Aniston is even more anonymous than usual. But if you squint during the closing credits — to read a font so small it feels like a union-mandated minimum to mediate the shame of those involved — you’ll see Aniston had a half-dozen hairstylists on hand for shoots in Monaco, Italy and Spain. Indeed, no one seems to give a hoot about anything beyond a jetsetting holiday on Netflix’s dime. And between this and Men in Black: International, it’s a big week for gutbusters about how those wacky folks overseas put steering wheels on the other side of the car.

Unlike its trainwreck theatrical kin, Murder Mystery musters a good action sequence to follow that dead-horse punchline. Albeit to a significantly lesser degree than last year’s underrated The Spy Who Dumped Me, second-unit director Gary Powell (a veteran of Daniel Craig’s Bond films) lends exceptionally clean lines to a Ferrari car chase set to AC/DCs “Shoot to Thrill.” There have certainly been worse loud scenes to roust you from Sandler-comedy catatonia.

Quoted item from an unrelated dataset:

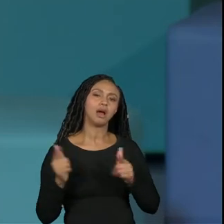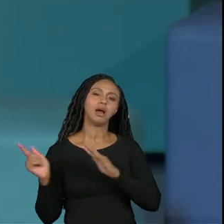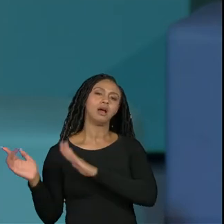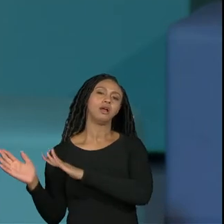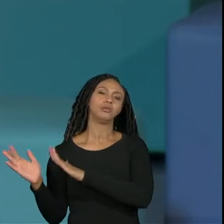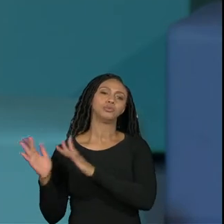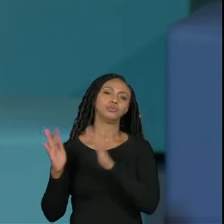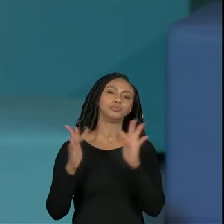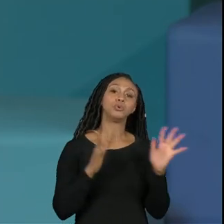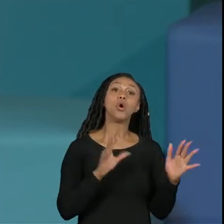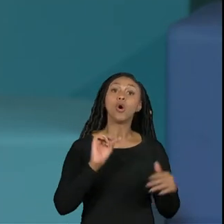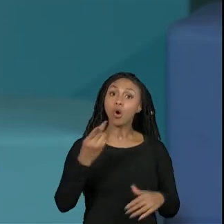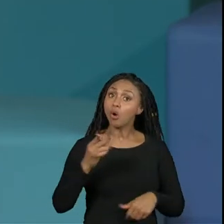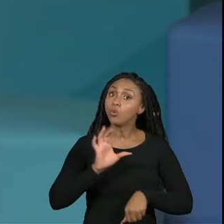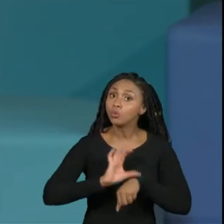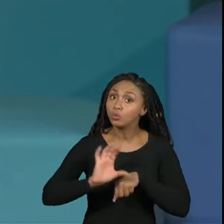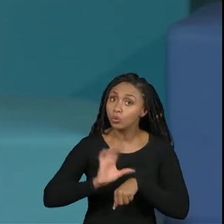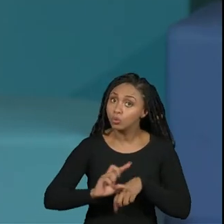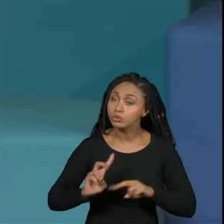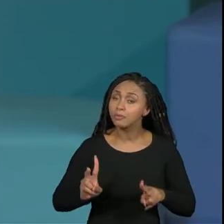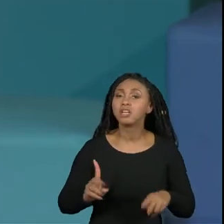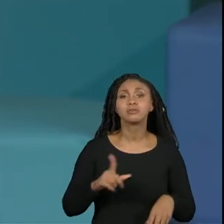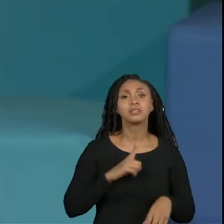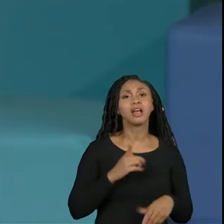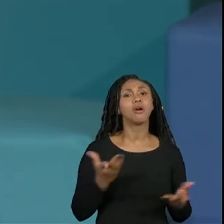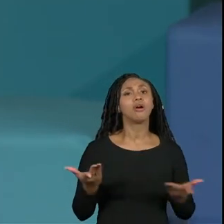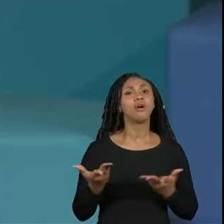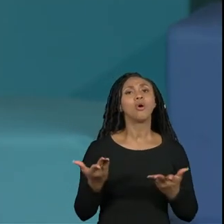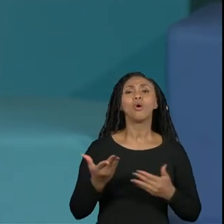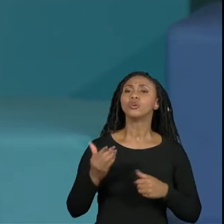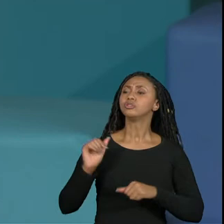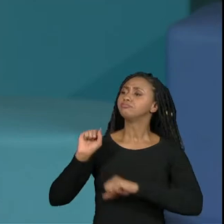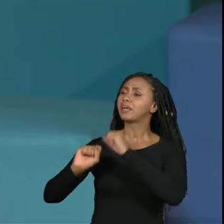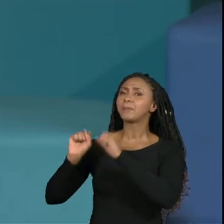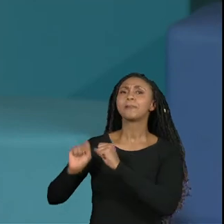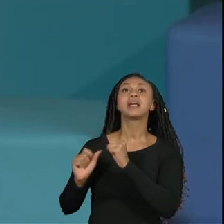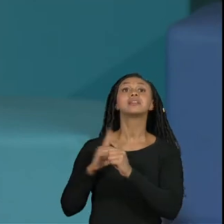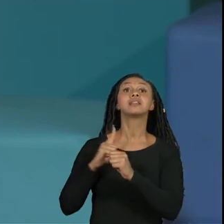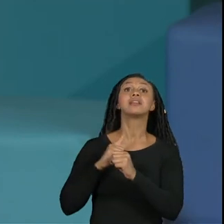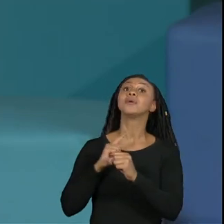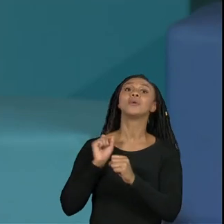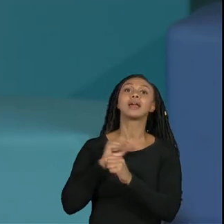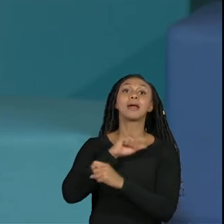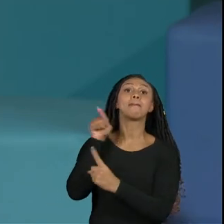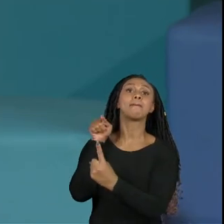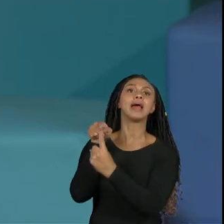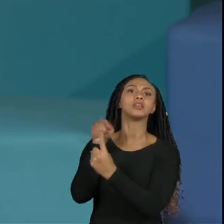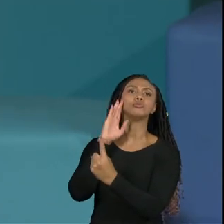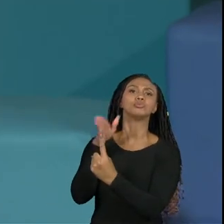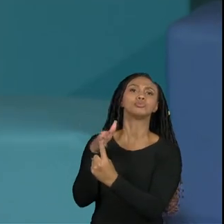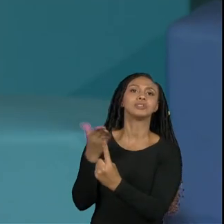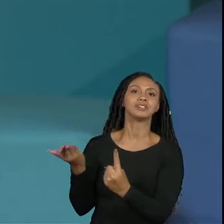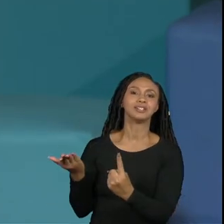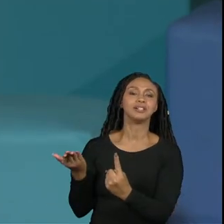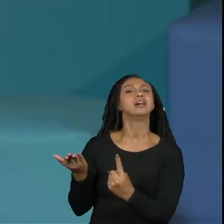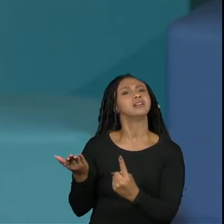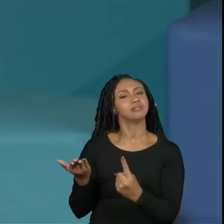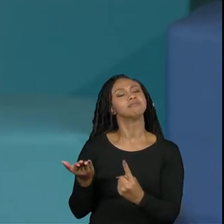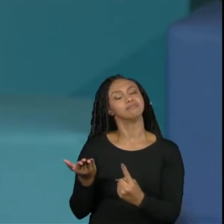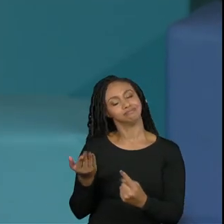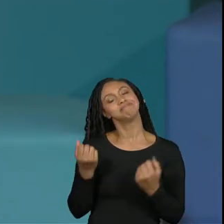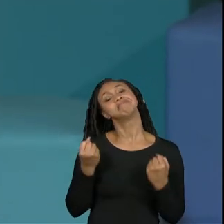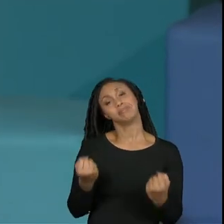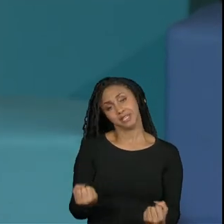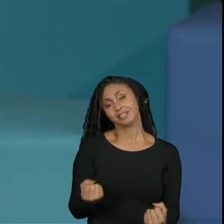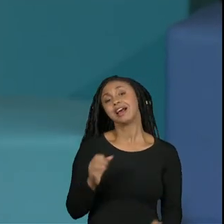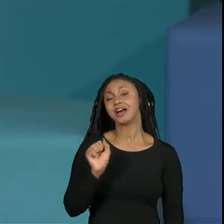a própria formação mesmo as empresas hoje trabalham muito elas tem meta cumprir com formação então é pesado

After a decade-plus where disparaging Sandler has been de rigueur, it may seem pointless to pan such relatively painless piffle as Murder Mystery; after all, no comedian stays great forever. But when you see how effective Sandler can still be when he puts forth even a scintilla of skill — search Netflix for “Meyerowitz” and thank me later — well … that’s why these vending-machine movies (now complete with vending-machine titles) continue to rankle. Sometimes, you just get tired of watching guys lollygagging to first night in and night out. One day, this Netflix contract will be over. Maybe then he, and we, will be free.